---------- INPUT MATERIAL

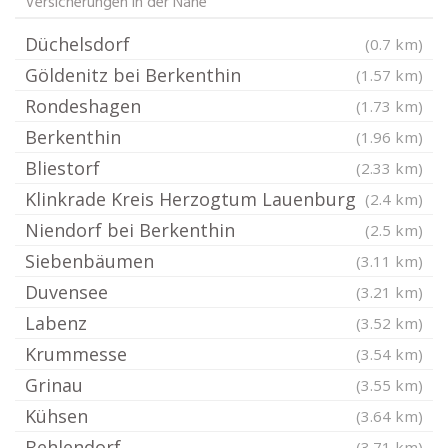
Versicherungen in der Nähe
Düchelsdorf
(0.7 km)
Göldenitz bei Berkenthin
(1.57 km)
Rondeshagen
(1.73 km)
Berkenthin
(1.96 km)
Bliestorf
(2.33 km)
Klinkrade Kreis Herzogtum Lauenburg
(2.4 km)
Niendorf bei Berkenthin
(2.5 km)
Siebenbäumen
(3.11 km)
Duvensee
(3.21 km)
Labenz
(3.52 km)
Krummesse
(3.54 km)
Grinau
(3.55 km)
Kühsen
(3.64 km)
Behlendorf
(3.71 km)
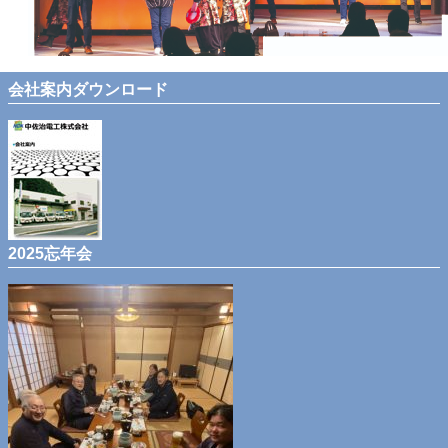
会社案内ダウンロード
2025忘年会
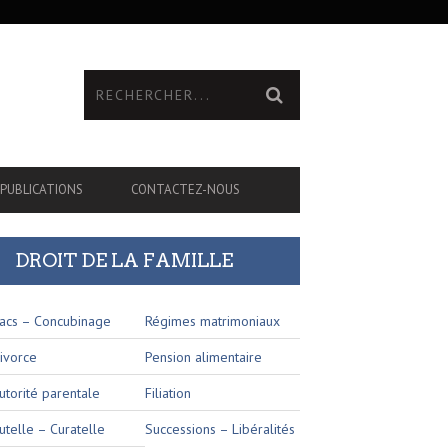
PUBLICATIONS
CONTACTEZ-NOUS
DROIT DE LA FAMILLE
acs – Concubinage
Régimes matrimoniaux
ivorce
Pension alimentaire
utorité parentale
Filiation
utelle – Curatelle
Successions – Libéralités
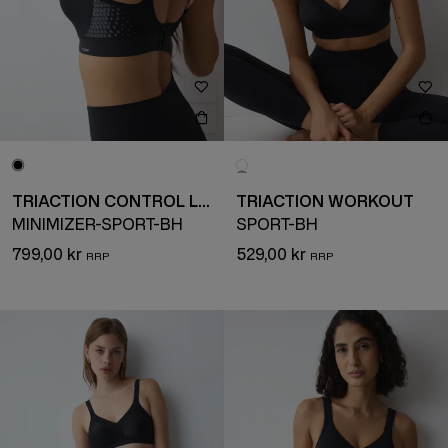
TRIACTION CONTROL LITE
TRIACTION WORKOUT
MINIMIZER-SPORT-BH
SPORT-BH
799,00 kr
529,00 kr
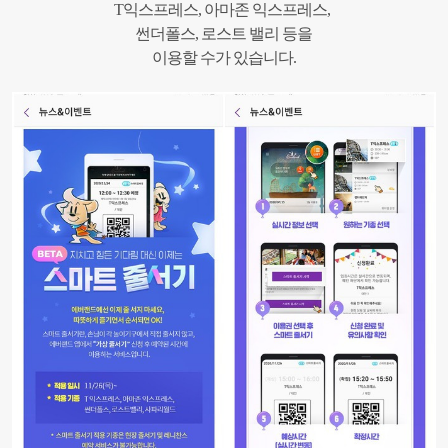
T익스프레스, 아마존 익스프레스,
썬더폴스, 로스트 밸리 등을
이용할 수가 있습니다.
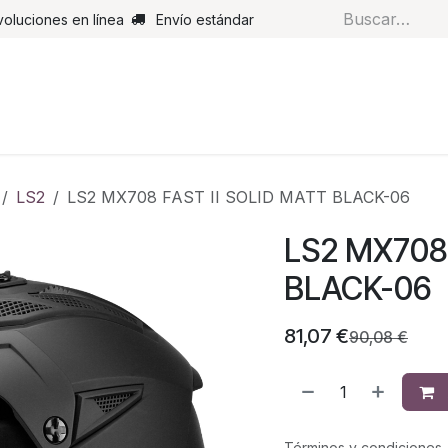
voluciones en línea
Envío estándar
s
Pantalones
Botas
Guantes
Airbags
Monos de cue
LS2
LS2 MX708 FAST II SOLID MATT BLACK-06
LS2 MX708 
BLACK-06
81,07
€
90,08
€
Términos y condiciones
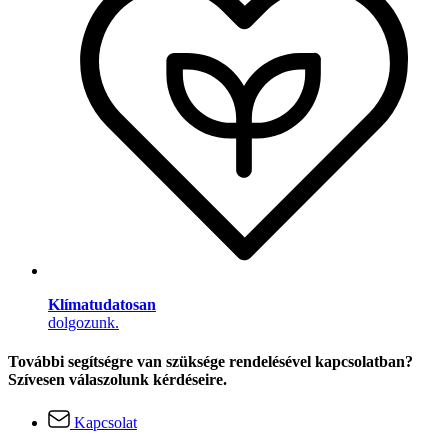
Klímatudatosan
dolgozunk.
További segítségre van szüksége rendelésével kapcsolatban?
Szívesen válaszolunk kérdéseire.
Kapcsolat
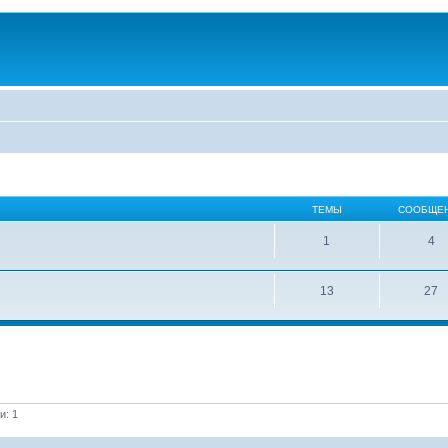
ТЕМЫ
СООБЩЕ
1
4
13
27
и: 1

--------------------

TASK DIRECTIONS:
Going through the data, tally the lines containing "BLACK" and report only the result.

ANSWER BELOW:
2